Explain to me, as a complete beginner with very little electronics experience, how to wire and control G-scale model railway points (turnouts) using an Arduino and standard RC servos. No coding is required at this stage—focus only on wiring and the physical setup.

Please include:

  1. A simple explanation of how a servo works in the context of point control.
  2. A clear list of the exact parts needed (Arduino model, servo types, power supply, connectors, optional switches, etc.).
  3. The safest way to power servos outdoors on a garden railway.
  4. A wiring diagram described in words—explain where each wire goes.
  5. How to prevent electrical noise or brown-outs by isolating servo power from the Arduino.
  6. How to add a manual switch or push-button to change the point position in addition to Arduino control.
  7. Tips for waterproofing, cable choice, and protecting the servo outdoors.
  8. Common beginner mistakes and how to avoid them (servo jitter, wrong power supply, poor connections, grounding issues).
Write the explanation in very simple language with no jargon unless it is explained. Imagine you are teaching someone who has never wired a servo before.
 
GUIDE, being the operative word here!!!
Oh Yeah the number of times I have caught it out is big. If in doubt I feed the answer into another one and see what it says then feed that back into the first one playing one against the other is sometimes entertaining.
 
does that mean, that servos need to have a three cable input, like the first LGB point-motors, for moving forward and back?
A servo does have a three cable input..
Positive and Negative supply, and a control signal.

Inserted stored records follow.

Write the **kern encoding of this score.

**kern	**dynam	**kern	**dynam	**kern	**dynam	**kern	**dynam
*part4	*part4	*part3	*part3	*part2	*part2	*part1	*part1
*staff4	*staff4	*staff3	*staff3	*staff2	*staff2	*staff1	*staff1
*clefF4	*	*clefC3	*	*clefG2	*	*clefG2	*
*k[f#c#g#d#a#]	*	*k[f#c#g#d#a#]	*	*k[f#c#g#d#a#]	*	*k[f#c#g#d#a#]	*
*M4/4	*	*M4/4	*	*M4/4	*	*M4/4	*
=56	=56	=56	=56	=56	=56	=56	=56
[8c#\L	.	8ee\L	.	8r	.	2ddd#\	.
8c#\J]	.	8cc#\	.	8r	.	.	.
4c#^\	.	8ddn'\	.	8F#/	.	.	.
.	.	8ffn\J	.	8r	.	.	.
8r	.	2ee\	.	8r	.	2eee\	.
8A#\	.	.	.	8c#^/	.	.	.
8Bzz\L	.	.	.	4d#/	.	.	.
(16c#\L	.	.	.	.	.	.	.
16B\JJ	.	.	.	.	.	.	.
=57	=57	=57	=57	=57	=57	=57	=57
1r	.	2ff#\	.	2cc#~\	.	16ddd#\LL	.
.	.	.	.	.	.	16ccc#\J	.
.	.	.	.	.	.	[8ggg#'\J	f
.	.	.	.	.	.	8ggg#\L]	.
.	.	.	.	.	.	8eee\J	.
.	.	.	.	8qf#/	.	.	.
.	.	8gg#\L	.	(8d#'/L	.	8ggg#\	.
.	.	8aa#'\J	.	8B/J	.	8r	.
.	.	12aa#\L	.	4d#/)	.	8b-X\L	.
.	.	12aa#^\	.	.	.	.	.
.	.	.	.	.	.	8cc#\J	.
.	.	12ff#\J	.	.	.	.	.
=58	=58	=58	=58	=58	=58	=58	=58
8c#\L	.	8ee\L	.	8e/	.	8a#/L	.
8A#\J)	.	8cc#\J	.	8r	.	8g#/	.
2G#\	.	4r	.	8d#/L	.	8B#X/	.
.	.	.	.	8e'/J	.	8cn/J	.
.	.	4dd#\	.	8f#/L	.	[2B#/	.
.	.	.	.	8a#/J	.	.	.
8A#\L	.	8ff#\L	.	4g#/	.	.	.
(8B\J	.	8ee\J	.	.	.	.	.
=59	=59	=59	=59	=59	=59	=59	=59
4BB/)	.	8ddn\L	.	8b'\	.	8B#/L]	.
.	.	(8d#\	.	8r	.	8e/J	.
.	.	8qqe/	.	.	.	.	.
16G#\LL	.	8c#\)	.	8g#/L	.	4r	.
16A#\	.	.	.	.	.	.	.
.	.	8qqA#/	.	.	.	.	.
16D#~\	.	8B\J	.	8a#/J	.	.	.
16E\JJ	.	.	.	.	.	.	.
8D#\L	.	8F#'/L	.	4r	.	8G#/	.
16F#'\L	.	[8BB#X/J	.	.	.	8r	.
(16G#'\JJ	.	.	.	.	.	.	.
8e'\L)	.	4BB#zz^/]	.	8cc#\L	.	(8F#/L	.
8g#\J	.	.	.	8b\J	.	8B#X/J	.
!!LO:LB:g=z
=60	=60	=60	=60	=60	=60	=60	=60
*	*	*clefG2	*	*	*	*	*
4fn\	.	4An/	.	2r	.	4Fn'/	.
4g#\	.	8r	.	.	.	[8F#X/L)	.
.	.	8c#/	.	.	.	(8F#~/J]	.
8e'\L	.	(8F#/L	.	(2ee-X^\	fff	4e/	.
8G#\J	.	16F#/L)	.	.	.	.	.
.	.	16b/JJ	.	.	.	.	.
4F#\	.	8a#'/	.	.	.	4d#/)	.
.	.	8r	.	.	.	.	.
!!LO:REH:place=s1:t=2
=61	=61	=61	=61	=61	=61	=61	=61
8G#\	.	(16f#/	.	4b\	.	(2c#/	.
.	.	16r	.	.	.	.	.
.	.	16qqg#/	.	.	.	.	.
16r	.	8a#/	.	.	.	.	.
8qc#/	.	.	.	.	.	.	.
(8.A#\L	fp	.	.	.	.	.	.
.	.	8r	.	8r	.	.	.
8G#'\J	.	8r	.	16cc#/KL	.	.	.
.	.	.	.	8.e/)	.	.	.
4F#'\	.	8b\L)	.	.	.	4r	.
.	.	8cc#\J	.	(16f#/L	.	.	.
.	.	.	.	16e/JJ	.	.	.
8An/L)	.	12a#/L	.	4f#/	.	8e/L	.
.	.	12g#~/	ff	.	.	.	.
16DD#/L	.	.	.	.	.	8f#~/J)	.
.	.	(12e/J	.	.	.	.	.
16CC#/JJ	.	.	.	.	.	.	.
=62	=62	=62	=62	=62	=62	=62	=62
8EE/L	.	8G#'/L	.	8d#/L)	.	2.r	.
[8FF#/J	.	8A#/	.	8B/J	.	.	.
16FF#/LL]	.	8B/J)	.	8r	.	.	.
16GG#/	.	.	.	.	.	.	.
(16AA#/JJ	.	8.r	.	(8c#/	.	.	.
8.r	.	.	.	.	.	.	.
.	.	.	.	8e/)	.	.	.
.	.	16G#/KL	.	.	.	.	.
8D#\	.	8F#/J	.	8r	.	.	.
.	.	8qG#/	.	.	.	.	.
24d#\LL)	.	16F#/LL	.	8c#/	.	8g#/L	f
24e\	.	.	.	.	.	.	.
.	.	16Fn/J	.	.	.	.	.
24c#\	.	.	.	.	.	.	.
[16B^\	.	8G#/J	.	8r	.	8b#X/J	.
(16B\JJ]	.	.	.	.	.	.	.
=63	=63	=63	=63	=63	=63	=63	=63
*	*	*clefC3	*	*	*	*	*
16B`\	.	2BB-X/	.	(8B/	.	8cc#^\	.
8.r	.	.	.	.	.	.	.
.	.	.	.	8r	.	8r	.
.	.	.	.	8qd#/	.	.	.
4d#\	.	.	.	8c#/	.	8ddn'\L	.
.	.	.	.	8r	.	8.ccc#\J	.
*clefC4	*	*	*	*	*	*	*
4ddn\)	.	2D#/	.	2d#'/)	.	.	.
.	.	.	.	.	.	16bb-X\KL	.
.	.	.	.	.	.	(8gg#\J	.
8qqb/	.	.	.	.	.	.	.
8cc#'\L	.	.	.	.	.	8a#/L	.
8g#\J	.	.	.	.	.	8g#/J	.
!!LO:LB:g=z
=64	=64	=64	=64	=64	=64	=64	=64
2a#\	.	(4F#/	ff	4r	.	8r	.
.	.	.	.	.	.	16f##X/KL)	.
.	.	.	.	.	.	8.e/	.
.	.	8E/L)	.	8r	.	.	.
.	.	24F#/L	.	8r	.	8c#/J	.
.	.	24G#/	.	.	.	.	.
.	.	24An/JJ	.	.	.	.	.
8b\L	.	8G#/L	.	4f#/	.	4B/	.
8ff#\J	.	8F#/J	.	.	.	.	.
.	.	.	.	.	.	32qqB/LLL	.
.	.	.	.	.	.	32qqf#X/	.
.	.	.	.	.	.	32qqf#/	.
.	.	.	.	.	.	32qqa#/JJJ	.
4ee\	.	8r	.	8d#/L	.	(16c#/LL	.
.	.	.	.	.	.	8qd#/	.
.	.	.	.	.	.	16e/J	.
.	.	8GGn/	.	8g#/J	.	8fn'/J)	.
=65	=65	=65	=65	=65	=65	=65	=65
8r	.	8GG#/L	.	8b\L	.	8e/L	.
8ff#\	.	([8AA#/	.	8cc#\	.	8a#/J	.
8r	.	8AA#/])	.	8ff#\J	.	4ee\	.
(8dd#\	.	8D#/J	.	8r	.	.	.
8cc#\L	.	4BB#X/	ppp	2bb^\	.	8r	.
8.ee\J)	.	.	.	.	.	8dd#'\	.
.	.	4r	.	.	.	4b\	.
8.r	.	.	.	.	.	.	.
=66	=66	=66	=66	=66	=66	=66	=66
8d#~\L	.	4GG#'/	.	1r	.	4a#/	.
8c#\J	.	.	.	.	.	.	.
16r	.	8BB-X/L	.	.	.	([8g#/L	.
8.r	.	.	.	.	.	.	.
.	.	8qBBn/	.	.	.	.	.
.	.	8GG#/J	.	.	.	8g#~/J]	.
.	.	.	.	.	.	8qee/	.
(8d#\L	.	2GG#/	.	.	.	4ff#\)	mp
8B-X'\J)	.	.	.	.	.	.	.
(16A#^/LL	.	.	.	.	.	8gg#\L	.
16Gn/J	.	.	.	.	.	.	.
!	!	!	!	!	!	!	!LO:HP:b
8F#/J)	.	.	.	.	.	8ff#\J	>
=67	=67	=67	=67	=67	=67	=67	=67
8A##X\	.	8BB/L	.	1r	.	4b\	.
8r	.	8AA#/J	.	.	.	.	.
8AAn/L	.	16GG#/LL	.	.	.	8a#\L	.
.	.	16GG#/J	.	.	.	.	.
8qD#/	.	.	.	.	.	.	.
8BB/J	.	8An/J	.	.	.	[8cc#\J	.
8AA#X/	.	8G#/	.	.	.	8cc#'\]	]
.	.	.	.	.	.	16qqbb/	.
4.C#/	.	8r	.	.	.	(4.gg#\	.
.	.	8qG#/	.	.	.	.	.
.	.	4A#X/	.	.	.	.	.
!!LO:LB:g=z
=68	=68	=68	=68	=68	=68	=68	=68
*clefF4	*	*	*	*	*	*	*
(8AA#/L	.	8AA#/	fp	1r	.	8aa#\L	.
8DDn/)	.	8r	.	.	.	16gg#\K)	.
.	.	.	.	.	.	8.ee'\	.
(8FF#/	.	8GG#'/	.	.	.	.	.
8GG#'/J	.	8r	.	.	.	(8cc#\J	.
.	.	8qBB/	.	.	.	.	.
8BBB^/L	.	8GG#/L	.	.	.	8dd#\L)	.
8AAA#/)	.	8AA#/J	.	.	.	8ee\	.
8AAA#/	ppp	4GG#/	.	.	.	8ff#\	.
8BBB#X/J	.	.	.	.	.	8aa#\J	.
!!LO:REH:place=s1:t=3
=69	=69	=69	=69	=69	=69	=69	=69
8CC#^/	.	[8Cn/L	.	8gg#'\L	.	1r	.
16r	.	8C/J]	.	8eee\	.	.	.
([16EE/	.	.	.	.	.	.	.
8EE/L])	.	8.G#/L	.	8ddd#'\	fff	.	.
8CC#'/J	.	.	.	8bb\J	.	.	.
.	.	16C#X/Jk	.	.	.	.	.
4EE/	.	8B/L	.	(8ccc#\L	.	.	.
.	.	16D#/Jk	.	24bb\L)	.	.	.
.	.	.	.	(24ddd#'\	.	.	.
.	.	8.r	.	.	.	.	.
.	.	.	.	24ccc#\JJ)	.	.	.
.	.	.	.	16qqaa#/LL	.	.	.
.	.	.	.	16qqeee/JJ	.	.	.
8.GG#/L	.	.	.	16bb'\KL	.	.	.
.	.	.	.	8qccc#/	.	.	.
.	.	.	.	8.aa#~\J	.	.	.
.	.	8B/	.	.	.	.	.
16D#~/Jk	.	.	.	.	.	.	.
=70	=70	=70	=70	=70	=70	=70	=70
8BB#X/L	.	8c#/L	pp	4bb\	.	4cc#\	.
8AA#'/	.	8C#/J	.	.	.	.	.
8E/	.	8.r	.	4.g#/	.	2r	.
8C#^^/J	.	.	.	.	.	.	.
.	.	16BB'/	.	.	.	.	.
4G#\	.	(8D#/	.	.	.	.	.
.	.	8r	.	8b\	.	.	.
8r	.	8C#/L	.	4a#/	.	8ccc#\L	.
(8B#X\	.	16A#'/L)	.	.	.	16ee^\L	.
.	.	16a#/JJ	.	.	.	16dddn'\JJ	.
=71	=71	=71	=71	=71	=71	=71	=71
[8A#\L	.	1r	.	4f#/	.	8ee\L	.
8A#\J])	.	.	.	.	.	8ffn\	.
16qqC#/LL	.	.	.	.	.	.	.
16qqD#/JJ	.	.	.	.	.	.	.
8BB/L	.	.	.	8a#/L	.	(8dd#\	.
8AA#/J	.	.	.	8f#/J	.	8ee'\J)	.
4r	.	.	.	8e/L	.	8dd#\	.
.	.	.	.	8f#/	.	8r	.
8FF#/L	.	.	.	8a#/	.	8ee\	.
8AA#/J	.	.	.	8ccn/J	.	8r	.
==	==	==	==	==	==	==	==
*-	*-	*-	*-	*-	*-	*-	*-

There is some electronics in a servo, then work by having a (roughly) 1.0 - 2.0ms width pulse sent to them. - 1.5ms being the notional 'centre' position.

Most servos have around 90° of rotation as standard.
Some will allow you to 'extend' this to around 130 - 150°.

There are also continuous turn servos. - The model boat people refer to them as Capstan Servos.
These tend to stop/hold at the neutral (mid) point, then rotate one way or the other, when the signal is either side of the mid-point.

PhilP.
 
Interesting. I've been using LGB point motors which are basically a form of solenoid for over twenty years. I've had to replace three of them in that time as they became too rusty to work reliably. They don't have waterproof enclosures in fact they're hardly even damp proof.

OK - they have been designed to work outdoors whereas SEEP aren't. But I think you might be able to get away with something a little less complicated than AI is suggesting.